复杂度分析： createBST() 方法需要 O(n2) 的时间来构建二叉搜索树。其他方法也需要时间来产生结果。然而，createBST() 方法消耗的时间最多。因此，程序的总体时间复杂度为 O(n2)。此外，程序使用一个辅助数组来存储叶子节点以及中序遍历。因此，空间复杂度为 O(n)，其中 n 是 preorderArr[] 数组中的元素总数。

优化： 如果我们观察，会发现上面的程序中不需要 createBST() 方法。无需创建二叉搜索树，我们就可以轻松找到叶子节点。此外，在 inorderArr[] 中搜索元素不需要线性搜索。这是因为 inorderArr[] 是已排序的。因此，我们也可以进行二分搜索。它会将时间复杂度从 O(n) 降低到 O(log(n))。请看下面的程序。

文件名： DisplayLeafBST1.java

// importing Arrays that are
// required in the program
import java.util.Arrays;


public class DisplayLeafBST1
{

// a method that finds the element ele in the array inorderArr and returns its index
public int binrySearch(int inorderArr[], int start1, int end1, int ele)
{
int midIndx = (start1 + end1) >> 1;

// element is found in the array inorderArr[]. Hence, return its index
if (inorderArr[midIndx] == ele)
{
return midIndx;
}

// the element is lesser than the middle element of the array inorderArr[]
// Hence, reduce the value of the middle index by 1
else if (inorderArr[midIndx] > ele)
{
return binrySearch(inorderArr, start1, midIndx - 1, ele);
}

// the element is more than the middle element of the array inorderArr[]
// Hence, increase the value of the middle index by 1
else
{
return binrySearch(inorderArr, midIndx + 1, end1, ele);
}
}

// a method that creates inorder traversal of a Binary Search Tree
// whose preorder traversal is given to us.
public int[] createInorder(int preorderArr[])
{

// computing the size of the preorderArr
int size = preorderArr.length;


// for storing the inorder traversal
int inorderArr[] = new int[size];


// copying the values in the array inorderArr[]
for(int i = 0; i < size; i++)
{
inorderArr[i] = preorderArr[i];     
}

// sorting to get the inorder
Arrays.sort(inorderArr);

return inorderArr;
}
static int indx = 0;

public void leafNodesRecursion(int preorderArr[], int inorderArr[], int start1, int end1, int size)
{
// If start1 == end1, hence there is no left or right subtree.
// So, it has to be a leaf Node. Therefore, display its value.
if(start1 == end1)
{
System.out.printf("%d ", inorderArr[start1]);
indx = indx + 1;
return;
}

// either start1 or end1 has gone beyond the size of the array.
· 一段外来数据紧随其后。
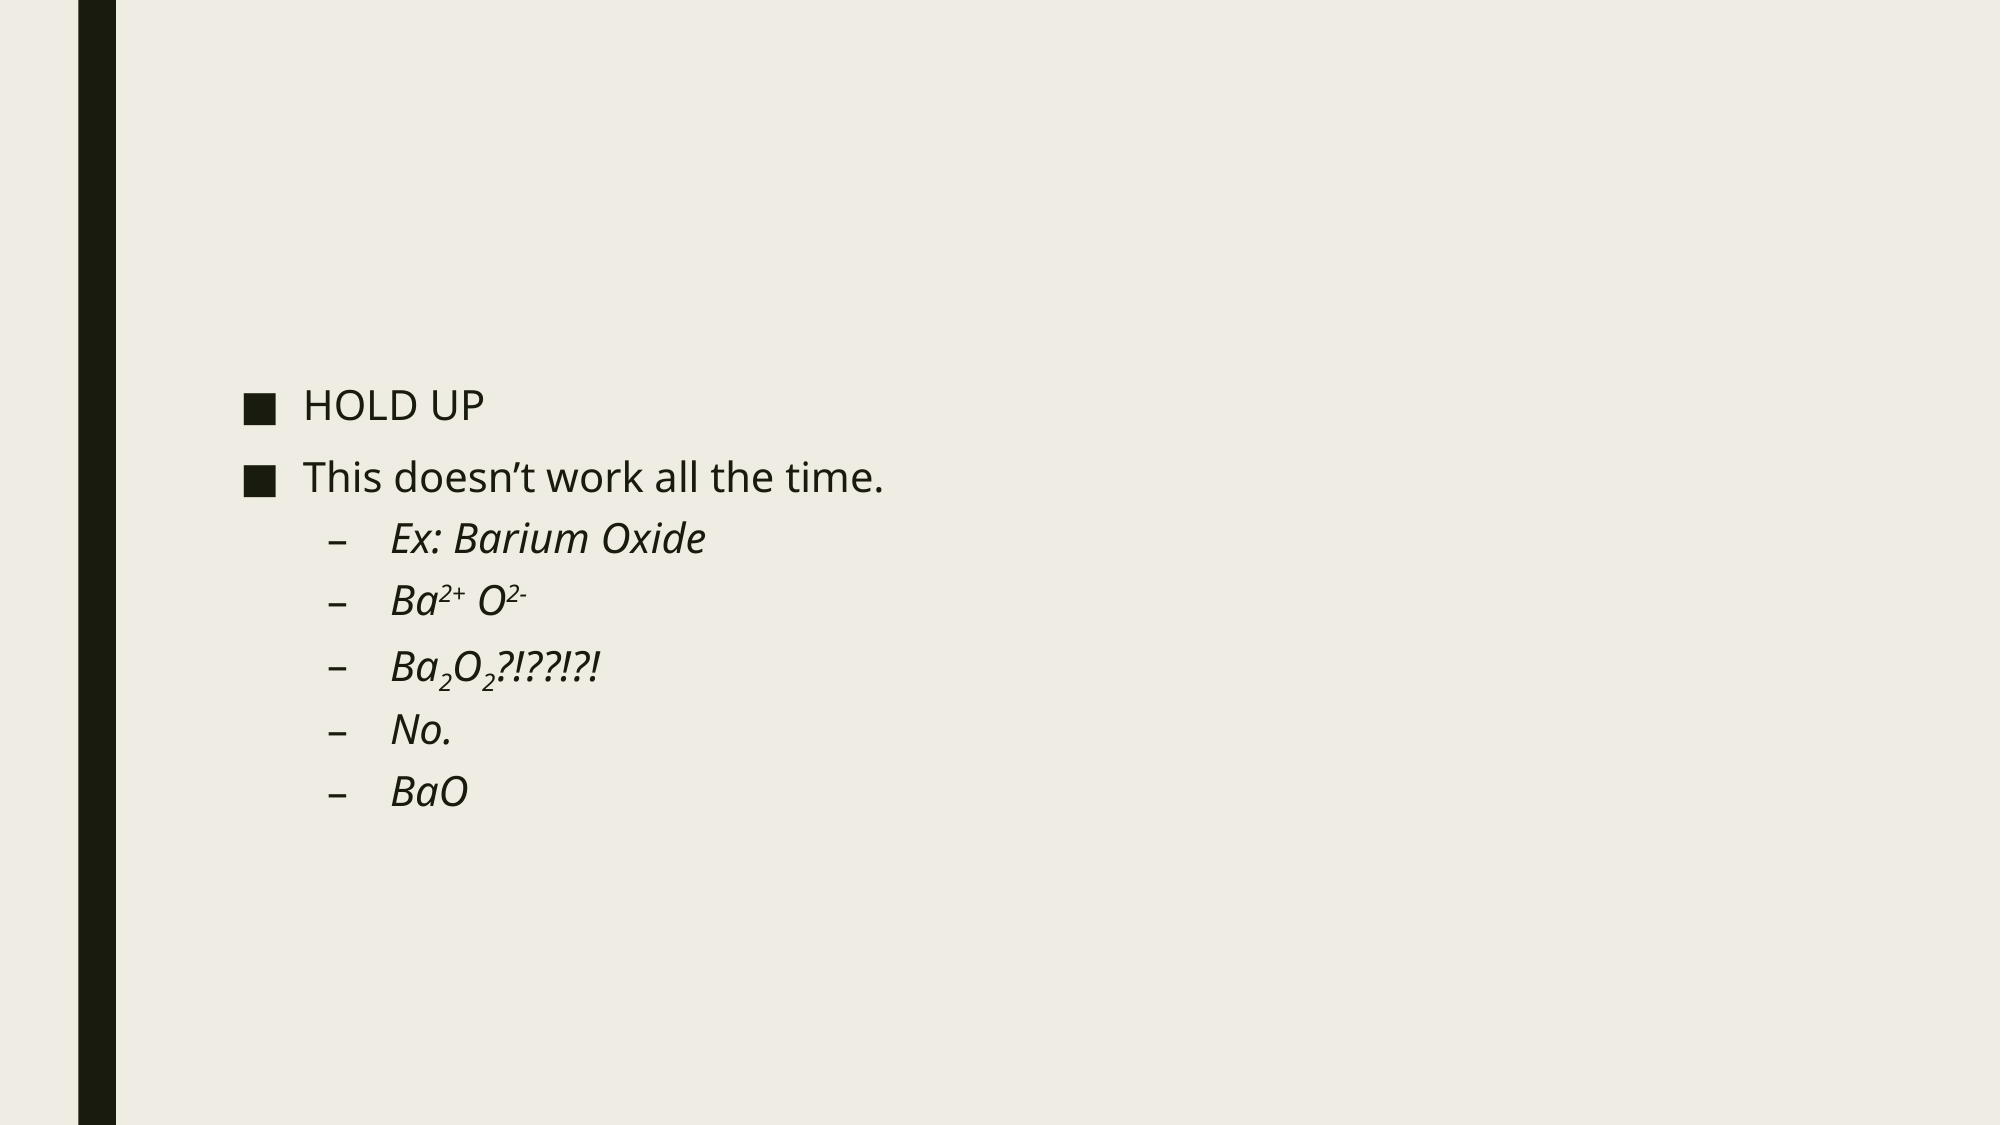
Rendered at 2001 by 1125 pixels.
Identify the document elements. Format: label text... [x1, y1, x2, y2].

list HOLD UP This doesn’t work all the time. Ex: Barium Oxide Ba2+ O2- Ba2O2?!??!?! No. BaO [225, 375, 1800, 963]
Hence, return.
if (start1 < 0 || start1 > end1 || end1 >= size)
{
return;
}

// looking for the index of the element present in preorderArr
// in the array inorderArr with the help of binary search.
int loccation = binrySearch(inorderArr, start1, end1, preorderArr[indx]);

// Increasing the index by 1
indx = indx + 1;

// looking in the left subtree.
leafNodesRecursion(preorderArr, inorderArr, start1, loccation - 1, size);

// looking in the right subtree.
leafNodesRecursion(preorderArr, inorderArr, loccation + 1, end1, size);
}



// main method
public static void main(String argvs[]) 
{

// creating an object of the class DisplayLeafBST1
DisplayLeafBST1 obj = new DisplayLeafBST1();

// input 1
int preorderArr[] = {25, 20, 10, 5, 12, 22, 36, 30, 28, 40, 38, 48};
int size = preorderArr.length;


System.out.println("For a Binary Search Tree that has the preorder traversal as: " );
for(int k = 0; k < size; k++)
{
System.out.print(preorderArr[k] + " ");
}
System.out.println( "\n" );

// storing the inorder traversal
int inorderArr[] = obj.createInorder(preorderArr);

System.out.println("The leaf nodes are: " );
obj.leafNodesRecursion(preorderArr, inorderArr, 0, size - 1, size);

System.out.println( "\n" );

// input 2
int preorderArr1[] = {891, 326, 291, 531, 966};
size = preorderArr1.length;

indx = 0; // resetting its value to zero for this input
System.out.println("For a Binary Search Tree that has the preorder traversal as: " );
for(int k = 0; k < size; k++)
{
System.out.print(preorderArr1[k] + " ");
}
System.out.println( "\n" );

// storing the inorder traversal
int inorderArr1[] = obj.createInorder(preorderArr1);

System.out.println("The leaf nodes are: " );
obj.leafNodesRecursion(preorderArr1, inorderArr1, 0, size - 1, size);


}


}

输出

For a Binary Search Tree that has the preorder traversal as: 
25 20 10 5 12 22 36 30 28 40 38 48 

The leaf nodes are: 
5 12 22 28 38 48 

For a Binary Search Tree that has the preorder traversal as: 
891 326 291 531 966 

The leaf nodes are: 
291 531 966

复杂度分析： leafNodesRecursion() 方法需要 O(n) 时间。在每次递归调用中，我们都会调用 binrySearch() 方法，该方法需要 O(log(n)) 时间。因此，程序的总体时间复杂度为 O(n x log(n))，其中 n 是 preorderArr[] 数组中的元素总数。程序的空间复杂度与前一个程序相同。

让我们进行更多优化以降低时间复杂度。

方法：使用栈

利用堆栈和二叉搜索树的属性，可以降低程序的时空复杂度。首先，我们需要使用两个指针 m 和 n 来遍历 preorderArr[]。最初，m = 0，n = 1。当 preorderArr[m] > preorderArr[n] 时，我们可以得出 preorderArr[n] 是 preorderArr[m] 的左子节点。我们知道先序遍历遵循根 -> 左 -> 右的模式。因此，元素 preorderArr[m] 被压入堆栈。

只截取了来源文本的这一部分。